> **PROBLEM TO WORK ON**: Count the lines of the material below that contain the string "newSketch", and give only that number.

Stored records
################
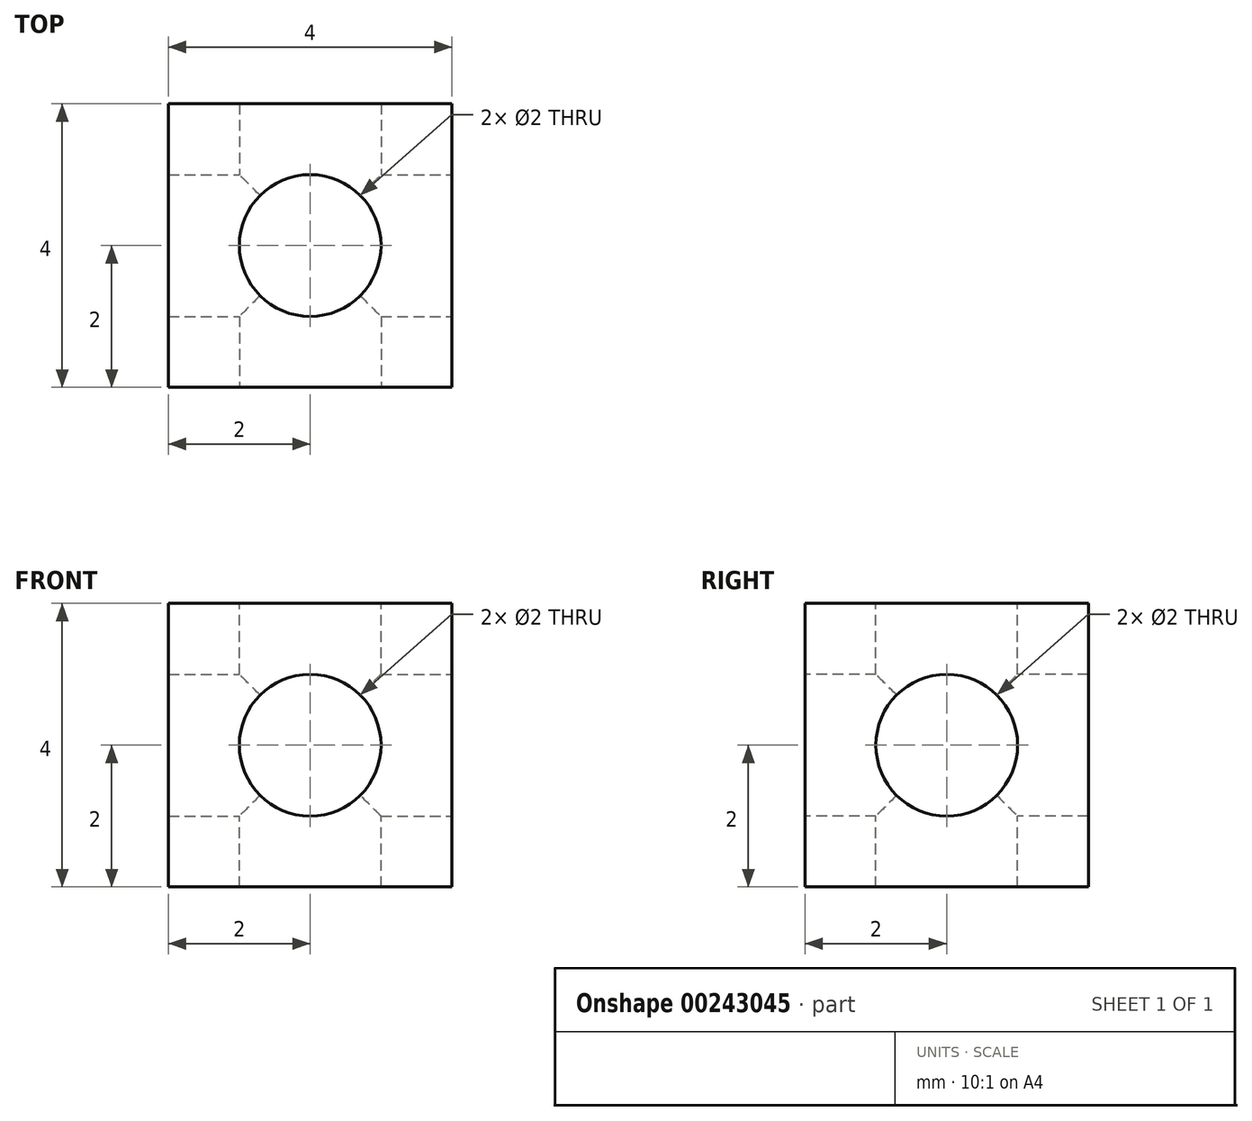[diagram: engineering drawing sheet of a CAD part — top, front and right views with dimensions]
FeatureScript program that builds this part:
annotation { "Feature Type Name" : "Feature", "Feature Type Description" : "" }
export const myFeature = defineFeature(function(context is Context, id is Id, definition is map)
    precondition{}
    {
        {
            var Q0;
            Q0=qCreatedBy(makeId("Top.planeOp"),FACE);
            var sketch = newSketch(context, id + "F0", { "sketchPlane" : qUnion([Q0])});
            skLineSegment(sketch, "E0.bottom", {"start": v(0, 0) * mm, "end": v(4, 0) * mm});
            skLineSegment(sketch, "E0.top", {"start": v(0, 4) * mm, "end": v(4, 4) * mm});
            skLineSegment(sketch, "E0.left", {"start": v(0, 0) * mm, "end": v(0, 4) * mm});
            skLineSegment(sketch, "E0.right", {"start": v(4, 0) * mm, "end": v(4, 4) * mm});
            skSolve(sketch);
        }
        {
            var Q0;
            Q0 = qSketchRegion(id + "F0", true);
            extrude(context, id + "F1", {"entities" : qUnion([Q0]), "depth" : 4 * mm});
        }
        {
            var Q0;
            Q0=makeQuery(id+"F1.opExtrude","CAP_FACE",FACE,{"disambiguationData":[OSD([sQuery(id+"F0.wireOp",EDGE,"E0.bottom"),sQuery(id+"F0.wireOp",EDGE,"E0.top"),sQuery(id+"F0.wireOp",EDGE,"E0.left"),sQuery(id+"F0.wireOp",EDGE,"E0.right")])],"isStart":false});
            var sketch = newSketch(context, id + "F2", { "sketchPlane" : qUnion([Q0])});
            skCircle(sketch, "E1", {"center": v(2, 2) * mm, "radius": 1 * mm});
            skPoint(sketch, "E1.centerSnap0", {"position": v(2, 0) * mm});
            skPoint(sketch, "E1.centerSnap1", {"position": v(0, 2) * mm});
            skSolve(sketch);
        }
        {
            var Q0;
            Q0 = qSketchRegion(id + "F2", true);
            extrude(context, id + "F3", {"entities" : qUnion([Q0]), "operationType" : NewBodyOperationType.REMOVE, "oppositeDirection" : true, "depth" : 25 * mm});
        }
        {
            var Q0;
            Q0=makeQuery(id+"F1.opExtrude","SWEPT_FACE",FACE,{"disambiguationData":[OSD([sQuery(id+"F0.wireOp",EDGE,"E0.bottom")])]});
            var sketch = newSketch(context, id + "F4", { "sketchPlane" : qUnion([Q0])});
            skCircle(sketch, "E2", {"center": v(2, 2) * mm, "radius": 1 * mm});
            skPoint(sketch, "E2.centerSnap0", {"position": v(2, 0) * mm});
            skPoint(sketch, "E2.centerSnap1", {"position": v(0, 2) * mm});
            skSolve(sketch);
        }
        {
            var Q0;
            Q0 = qSketchRegion(id + "F4", true);
            extrude(context, id + "F5", {"entities" : qUnion([Q0]), "operationType" : NewBodyOperationType.REMOVE, "oppositeDirection" : true, "depth" : 25 * mm});
        }
        {
            var Q0;
            Q0=makeQuery(id+"F1.opExtrude","SWEPT_FACE",FACE,{"disambiguationData":[OSD([sQuery(id+"F0.wireOp",EDGE,"E0.right")])]});
            var sketch = newSketch(context, id + "F6", { "sketchPlane" : qUnion([Q0])});
            skCircle(sketch, "E3", {"center": v(2, 2) * mm, "radius": 1 * mm});
            skPoint(sketch, "E3.centerSnap0", {"position": v(0, 2) * mm});
            skPoint(sketch, "E3.centerSnap1", {"position": v(2, 4) * mm});
            skSolve(sketch);
        }
        {
            var Q0;
            Q0 = qSketchRegion(id + "F6", true);
            extrude(context, id + "F7", {"entities" : qUnion([Q0]), "operationType" : NewBodyOperationType.REMOVE, "oppositeDirection" : true, "depth" : 25 * mm});
        }
    });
################
> **WRITTEN ANSWER**: 4